In this exercise, print only the lines of the records below from the one with "G04 Created by KiCad (PCBNEW (5.1.6)-1) date 2022-04-22" through the one with "<source format=gm1>", inclusive. Pictures are not part of the copy.
━━━
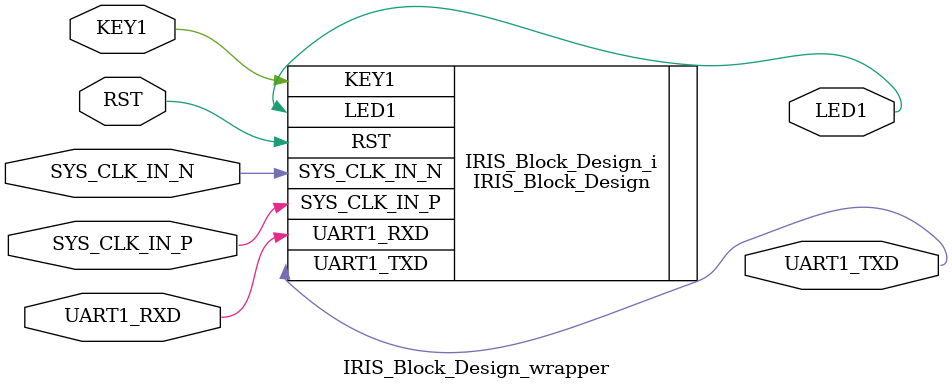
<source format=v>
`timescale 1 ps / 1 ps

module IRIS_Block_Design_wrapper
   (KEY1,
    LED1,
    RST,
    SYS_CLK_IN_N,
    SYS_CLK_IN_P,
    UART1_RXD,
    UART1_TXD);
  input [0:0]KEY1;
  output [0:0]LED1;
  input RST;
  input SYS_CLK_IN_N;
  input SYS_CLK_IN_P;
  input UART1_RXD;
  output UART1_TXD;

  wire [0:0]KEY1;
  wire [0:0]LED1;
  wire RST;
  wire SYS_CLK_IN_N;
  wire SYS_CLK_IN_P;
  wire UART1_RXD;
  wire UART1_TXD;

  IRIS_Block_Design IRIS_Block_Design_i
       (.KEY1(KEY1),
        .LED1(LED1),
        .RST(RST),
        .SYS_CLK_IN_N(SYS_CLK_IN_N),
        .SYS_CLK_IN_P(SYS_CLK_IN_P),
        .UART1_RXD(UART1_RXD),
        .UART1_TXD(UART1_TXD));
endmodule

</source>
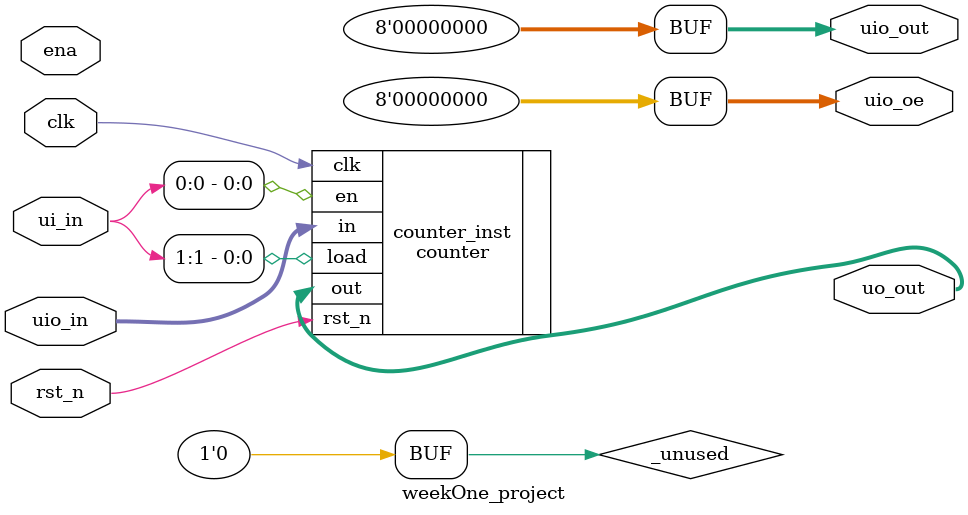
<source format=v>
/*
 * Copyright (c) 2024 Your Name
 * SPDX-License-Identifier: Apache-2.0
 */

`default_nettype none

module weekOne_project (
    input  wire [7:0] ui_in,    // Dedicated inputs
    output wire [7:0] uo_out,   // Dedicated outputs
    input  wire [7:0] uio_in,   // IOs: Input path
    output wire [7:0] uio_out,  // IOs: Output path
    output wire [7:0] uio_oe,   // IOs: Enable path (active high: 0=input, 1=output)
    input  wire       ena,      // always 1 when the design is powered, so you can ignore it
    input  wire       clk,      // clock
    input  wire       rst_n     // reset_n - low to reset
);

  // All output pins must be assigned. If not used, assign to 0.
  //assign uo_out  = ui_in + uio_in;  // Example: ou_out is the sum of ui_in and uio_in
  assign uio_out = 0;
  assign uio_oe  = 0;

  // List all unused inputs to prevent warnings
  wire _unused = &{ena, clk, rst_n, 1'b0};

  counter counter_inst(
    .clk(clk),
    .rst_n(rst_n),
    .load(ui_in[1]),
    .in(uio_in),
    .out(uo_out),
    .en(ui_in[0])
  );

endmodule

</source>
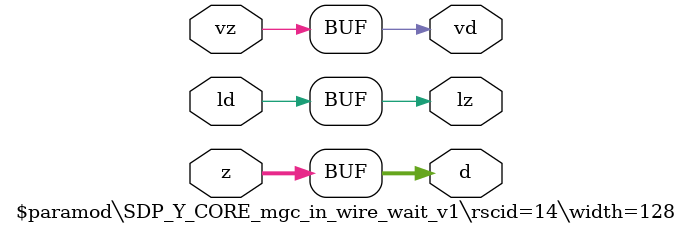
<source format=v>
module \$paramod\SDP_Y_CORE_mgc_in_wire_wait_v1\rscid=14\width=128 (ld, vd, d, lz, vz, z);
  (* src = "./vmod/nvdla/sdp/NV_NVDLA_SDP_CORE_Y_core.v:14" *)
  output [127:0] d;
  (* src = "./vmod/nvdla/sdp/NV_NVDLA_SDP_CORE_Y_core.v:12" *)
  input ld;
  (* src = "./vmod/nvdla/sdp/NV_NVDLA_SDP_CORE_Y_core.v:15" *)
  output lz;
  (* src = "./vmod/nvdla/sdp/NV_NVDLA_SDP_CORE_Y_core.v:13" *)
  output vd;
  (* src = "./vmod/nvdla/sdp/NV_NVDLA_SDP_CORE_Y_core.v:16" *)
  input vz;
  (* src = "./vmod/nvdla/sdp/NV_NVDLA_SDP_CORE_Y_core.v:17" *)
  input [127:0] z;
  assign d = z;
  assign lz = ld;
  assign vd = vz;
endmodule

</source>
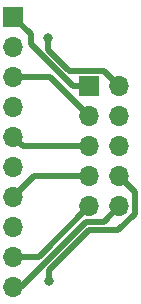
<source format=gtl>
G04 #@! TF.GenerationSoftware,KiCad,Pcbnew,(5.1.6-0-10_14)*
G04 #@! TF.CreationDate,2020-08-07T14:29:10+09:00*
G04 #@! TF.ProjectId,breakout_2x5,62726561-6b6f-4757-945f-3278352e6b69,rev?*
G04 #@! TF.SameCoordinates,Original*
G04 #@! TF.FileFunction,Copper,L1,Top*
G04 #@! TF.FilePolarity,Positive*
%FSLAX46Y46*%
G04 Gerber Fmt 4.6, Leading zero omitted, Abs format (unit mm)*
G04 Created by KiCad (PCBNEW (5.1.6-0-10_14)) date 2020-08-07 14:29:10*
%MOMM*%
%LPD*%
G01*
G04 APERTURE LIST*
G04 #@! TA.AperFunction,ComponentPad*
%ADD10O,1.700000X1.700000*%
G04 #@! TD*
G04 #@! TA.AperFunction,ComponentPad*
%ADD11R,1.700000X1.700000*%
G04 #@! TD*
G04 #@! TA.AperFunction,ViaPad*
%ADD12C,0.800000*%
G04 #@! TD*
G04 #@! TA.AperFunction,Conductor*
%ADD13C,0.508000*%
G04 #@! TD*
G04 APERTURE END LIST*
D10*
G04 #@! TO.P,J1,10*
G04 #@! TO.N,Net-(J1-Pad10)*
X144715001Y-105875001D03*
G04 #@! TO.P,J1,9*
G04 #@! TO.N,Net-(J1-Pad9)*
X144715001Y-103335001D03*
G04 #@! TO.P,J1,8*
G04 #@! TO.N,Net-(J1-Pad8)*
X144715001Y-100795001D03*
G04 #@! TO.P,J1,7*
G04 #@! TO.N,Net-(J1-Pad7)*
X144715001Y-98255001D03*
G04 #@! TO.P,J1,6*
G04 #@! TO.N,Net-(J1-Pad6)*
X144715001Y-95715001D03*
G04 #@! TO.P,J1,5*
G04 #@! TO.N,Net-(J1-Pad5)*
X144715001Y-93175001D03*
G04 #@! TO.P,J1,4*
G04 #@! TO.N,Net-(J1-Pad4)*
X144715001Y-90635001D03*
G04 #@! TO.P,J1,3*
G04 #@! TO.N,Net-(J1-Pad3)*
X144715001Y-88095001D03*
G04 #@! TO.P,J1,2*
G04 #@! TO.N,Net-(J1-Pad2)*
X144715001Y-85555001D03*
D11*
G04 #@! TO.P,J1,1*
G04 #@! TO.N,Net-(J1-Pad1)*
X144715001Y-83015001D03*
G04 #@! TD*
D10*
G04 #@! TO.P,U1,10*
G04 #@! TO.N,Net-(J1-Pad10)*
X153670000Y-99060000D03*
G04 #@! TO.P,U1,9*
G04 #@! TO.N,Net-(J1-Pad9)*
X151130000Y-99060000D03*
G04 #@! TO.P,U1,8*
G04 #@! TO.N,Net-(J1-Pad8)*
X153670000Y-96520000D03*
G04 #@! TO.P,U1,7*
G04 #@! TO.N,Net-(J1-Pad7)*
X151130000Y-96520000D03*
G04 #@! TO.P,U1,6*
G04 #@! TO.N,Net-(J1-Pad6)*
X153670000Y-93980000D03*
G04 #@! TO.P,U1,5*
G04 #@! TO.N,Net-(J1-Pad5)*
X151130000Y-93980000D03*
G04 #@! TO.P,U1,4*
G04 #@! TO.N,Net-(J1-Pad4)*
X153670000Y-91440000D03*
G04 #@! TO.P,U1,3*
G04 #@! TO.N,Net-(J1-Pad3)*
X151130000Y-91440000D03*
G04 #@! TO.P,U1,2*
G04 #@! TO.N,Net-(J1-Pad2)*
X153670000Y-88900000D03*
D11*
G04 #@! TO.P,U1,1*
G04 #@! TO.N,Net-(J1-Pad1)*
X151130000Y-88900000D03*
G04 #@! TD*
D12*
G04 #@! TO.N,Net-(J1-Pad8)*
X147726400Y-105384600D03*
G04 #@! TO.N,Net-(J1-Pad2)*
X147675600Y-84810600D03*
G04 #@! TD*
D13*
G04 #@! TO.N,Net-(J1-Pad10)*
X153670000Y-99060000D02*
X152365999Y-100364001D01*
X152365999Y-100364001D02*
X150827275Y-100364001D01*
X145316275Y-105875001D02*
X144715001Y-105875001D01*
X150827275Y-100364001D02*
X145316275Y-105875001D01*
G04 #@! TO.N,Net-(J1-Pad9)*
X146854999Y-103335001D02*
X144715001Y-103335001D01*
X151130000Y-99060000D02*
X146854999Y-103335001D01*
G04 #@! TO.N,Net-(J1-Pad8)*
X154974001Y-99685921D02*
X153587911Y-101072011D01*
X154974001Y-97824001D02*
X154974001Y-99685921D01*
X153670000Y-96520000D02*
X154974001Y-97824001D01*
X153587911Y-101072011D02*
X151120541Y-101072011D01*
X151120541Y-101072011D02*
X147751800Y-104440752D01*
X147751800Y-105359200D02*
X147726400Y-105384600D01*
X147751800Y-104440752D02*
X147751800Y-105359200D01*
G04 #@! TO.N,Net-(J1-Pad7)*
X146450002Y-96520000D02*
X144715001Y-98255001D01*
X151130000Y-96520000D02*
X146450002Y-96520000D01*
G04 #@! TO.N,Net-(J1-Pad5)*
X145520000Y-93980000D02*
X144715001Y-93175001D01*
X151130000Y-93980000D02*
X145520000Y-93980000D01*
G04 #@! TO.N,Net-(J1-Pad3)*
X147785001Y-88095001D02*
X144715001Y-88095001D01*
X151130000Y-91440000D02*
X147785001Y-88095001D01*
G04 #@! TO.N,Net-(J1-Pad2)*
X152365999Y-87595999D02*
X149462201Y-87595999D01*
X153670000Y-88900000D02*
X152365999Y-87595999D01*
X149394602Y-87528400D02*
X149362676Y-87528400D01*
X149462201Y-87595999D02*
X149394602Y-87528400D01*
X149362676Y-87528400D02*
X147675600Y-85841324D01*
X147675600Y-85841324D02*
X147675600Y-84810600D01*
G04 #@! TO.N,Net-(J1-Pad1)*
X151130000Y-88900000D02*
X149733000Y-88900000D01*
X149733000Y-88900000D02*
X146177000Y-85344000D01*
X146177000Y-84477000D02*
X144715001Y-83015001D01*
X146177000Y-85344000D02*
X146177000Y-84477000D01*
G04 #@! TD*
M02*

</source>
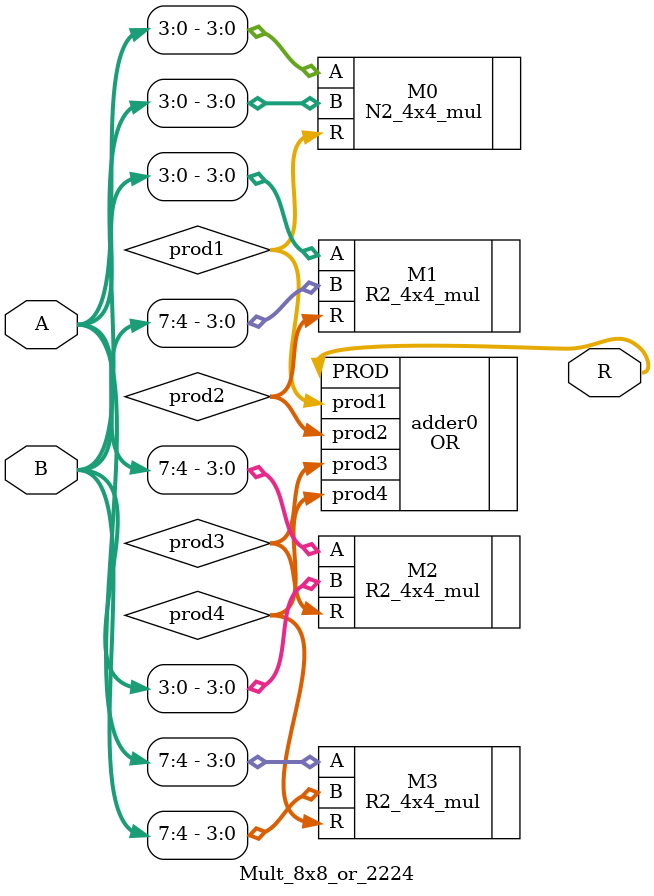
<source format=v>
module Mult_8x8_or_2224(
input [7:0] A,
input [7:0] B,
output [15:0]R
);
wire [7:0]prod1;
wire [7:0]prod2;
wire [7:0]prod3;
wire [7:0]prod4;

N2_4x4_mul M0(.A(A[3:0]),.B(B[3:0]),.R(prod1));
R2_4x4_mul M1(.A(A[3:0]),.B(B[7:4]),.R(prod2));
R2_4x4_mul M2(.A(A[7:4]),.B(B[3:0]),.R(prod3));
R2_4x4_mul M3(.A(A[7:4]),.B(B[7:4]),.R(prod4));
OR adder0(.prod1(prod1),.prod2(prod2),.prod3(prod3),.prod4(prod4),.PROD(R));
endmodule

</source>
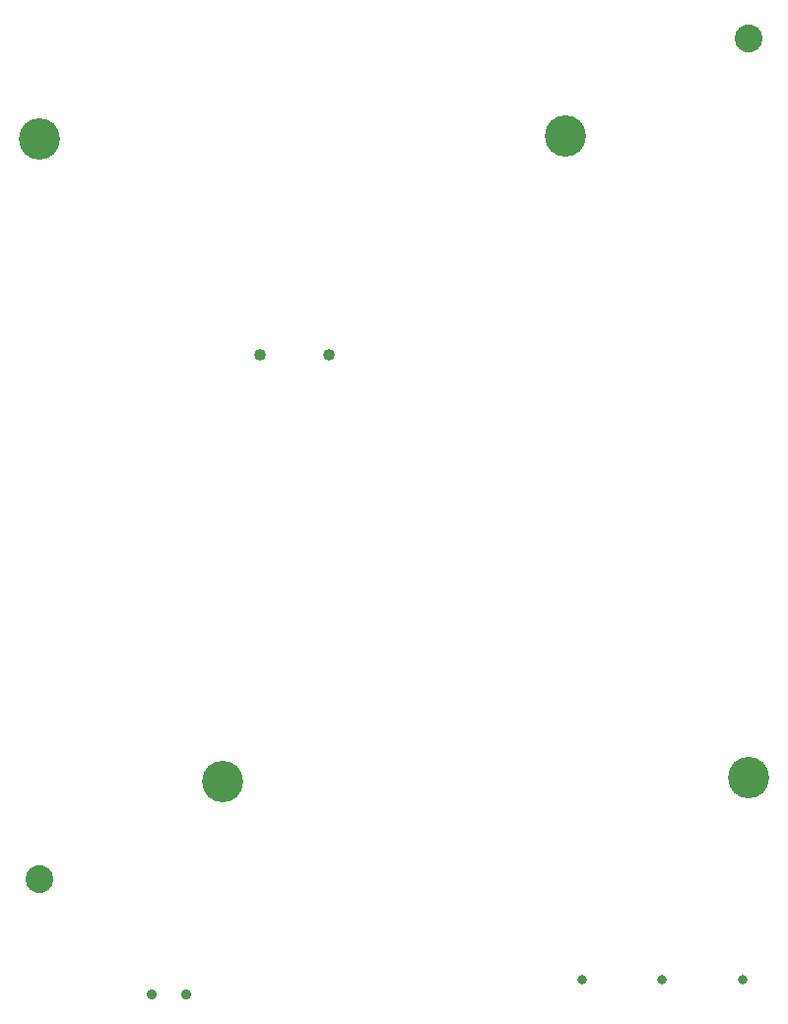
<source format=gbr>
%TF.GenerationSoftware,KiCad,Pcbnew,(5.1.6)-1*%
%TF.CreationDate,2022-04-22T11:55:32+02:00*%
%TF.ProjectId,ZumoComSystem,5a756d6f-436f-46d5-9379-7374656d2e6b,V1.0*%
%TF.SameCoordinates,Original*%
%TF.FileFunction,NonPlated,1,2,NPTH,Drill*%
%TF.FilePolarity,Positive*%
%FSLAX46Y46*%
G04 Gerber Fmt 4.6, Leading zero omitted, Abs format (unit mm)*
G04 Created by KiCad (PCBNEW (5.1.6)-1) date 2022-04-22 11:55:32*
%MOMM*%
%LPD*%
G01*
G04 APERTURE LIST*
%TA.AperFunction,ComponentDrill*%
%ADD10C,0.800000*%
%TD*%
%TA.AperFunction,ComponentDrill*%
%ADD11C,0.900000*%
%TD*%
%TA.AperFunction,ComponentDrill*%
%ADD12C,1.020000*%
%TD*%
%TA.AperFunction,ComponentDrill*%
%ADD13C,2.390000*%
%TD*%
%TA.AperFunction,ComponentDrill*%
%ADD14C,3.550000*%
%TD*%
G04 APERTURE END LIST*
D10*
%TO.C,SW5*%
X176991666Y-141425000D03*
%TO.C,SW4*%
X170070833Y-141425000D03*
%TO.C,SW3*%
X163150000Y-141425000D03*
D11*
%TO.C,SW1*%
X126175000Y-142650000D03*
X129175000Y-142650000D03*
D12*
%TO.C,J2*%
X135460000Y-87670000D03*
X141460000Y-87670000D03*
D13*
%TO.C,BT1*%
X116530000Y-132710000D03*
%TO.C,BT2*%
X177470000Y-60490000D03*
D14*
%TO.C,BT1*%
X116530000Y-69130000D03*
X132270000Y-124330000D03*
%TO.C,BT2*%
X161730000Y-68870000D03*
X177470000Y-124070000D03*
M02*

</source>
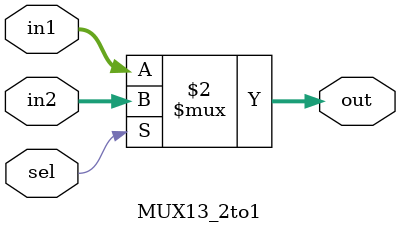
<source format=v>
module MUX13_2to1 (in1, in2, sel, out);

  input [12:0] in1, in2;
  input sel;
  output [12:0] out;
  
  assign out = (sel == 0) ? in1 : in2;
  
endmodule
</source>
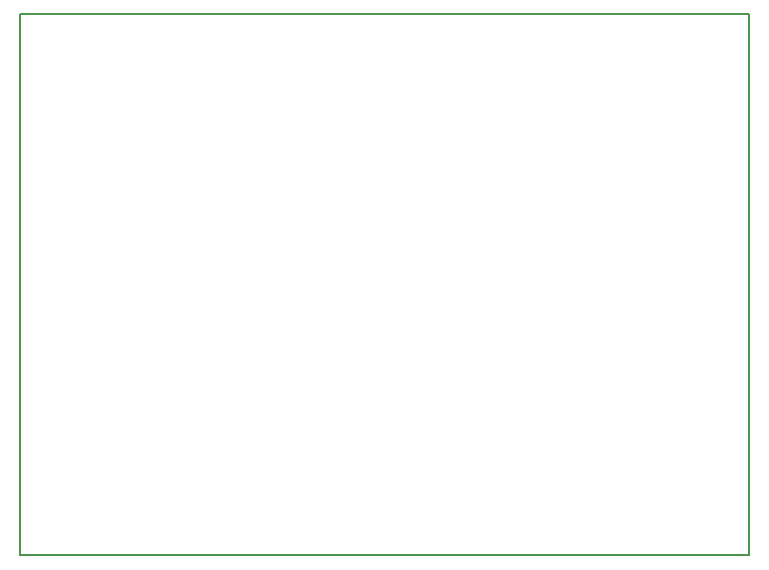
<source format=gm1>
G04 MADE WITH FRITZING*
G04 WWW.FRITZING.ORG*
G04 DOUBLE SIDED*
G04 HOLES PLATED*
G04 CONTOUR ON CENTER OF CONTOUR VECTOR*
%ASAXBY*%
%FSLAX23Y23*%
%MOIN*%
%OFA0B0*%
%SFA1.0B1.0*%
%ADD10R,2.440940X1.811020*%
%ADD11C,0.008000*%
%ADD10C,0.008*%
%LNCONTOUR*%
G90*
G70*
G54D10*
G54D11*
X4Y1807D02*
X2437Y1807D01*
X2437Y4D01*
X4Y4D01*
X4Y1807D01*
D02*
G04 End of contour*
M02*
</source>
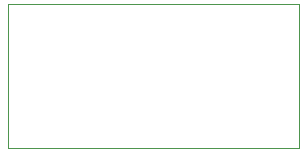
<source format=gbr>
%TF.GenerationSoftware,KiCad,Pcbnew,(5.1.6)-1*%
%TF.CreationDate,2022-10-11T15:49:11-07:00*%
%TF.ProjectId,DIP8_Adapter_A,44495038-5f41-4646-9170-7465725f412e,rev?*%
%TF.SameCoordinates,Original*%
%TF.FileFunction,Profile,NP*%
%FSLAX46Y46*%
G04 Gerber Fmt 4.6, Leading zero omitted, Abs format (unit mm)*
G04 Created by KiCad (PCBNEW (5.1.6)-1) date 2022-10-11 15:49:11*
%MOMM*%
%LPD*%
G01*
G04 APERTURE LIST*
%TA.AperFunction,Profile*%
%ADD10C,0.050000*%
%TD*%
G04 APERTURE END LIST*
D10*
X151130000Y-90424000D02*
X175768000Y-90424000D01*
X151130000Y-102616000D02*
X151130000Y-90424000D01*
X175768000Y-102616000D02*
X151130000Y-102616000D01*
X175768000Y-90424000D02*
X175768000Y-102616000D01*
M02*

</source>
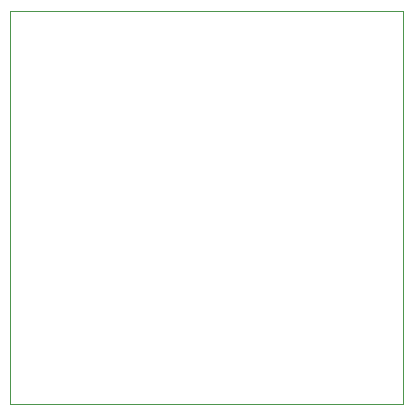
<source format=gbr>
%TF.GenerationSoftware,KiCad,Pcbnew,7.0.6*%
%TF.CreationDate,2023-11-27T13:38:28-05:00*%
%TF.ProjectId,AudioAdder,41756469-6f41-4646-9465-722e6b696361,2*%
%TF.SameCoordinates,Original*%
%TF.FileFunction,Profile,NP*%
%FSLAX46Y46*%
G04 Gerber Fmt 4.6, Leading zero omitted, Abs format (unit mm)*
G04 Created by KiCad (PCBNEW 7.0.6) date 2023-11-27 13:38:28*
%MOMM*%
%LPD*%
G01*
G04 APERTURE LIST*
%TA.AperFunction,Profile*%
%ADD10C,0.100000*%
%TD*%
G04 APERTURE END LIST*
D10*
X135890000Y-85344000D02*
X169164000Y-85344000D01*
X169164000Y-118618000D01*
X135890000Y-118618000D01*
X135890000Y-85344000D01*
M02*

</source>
━━━
__WORKED SOLUTION__.
G04 Created by KiCad (PCBNEW (5.1.6)-1) date 2022-04-22 11:55:32*
%MOMM*%
%LPD*%
G01*
G04 APERTURE LIST*
%TA.AperFunction,ComponentDrill*%
%ADD10C,0.800000*%
%TD*%
%TA.AperFunction,ComponentDrill*%
%ADD11C,0.900000*%
%TD*%
%TA.AperFunction,ComponentDrill*%
%ADD12C,1.020000*%
%TD*%
%TA.AperFunction,ComponentDrill*%
%ADD13C,2.390000*%
%TD*%
%TA.AperFunction,ComponentDrill*%
%ADD14C,3.550000*%
%TD*%
G04 APERTURE END LIST*
D10*
%TO.C,SW5*%
X176991666Y-141425000D03*
%TO.C,SW4*%
X170070833Y-141425000D03*
%TO.C,SW3*%
X163150000Y-141425000D03*
D11*
%TO.C,SW1*%
X126175000Y-142650000D03*
X129175000Y-142650000D03*
D12*
%TO.C,J2*%
X135460000Y-87670000D03*
X141460000Y-87670000D03*
D13*
%TO.C,BT1*%
X116530000Y-132710000D03*
%TO.C,BT2*%
X177470000Y-60490000D03*
D14*
%TO.C,BT1*%
X116530000Y-69130000D03*
X132270000Y-124330000D03*
%TO.C,BT2*%
X161730000Y-68870000D03*
X177470000Y-124070000D03*
M02*

</source>
<source format=v>
module MUX13_2to1 (in1, in2, sel, out);

  input [12:0] in1, in2;
  input sel;
  output [12:0] out;
  
  assign out = (sel == 0) ? in1 : in2;
  
endmodule
</source>
<source format=gm1>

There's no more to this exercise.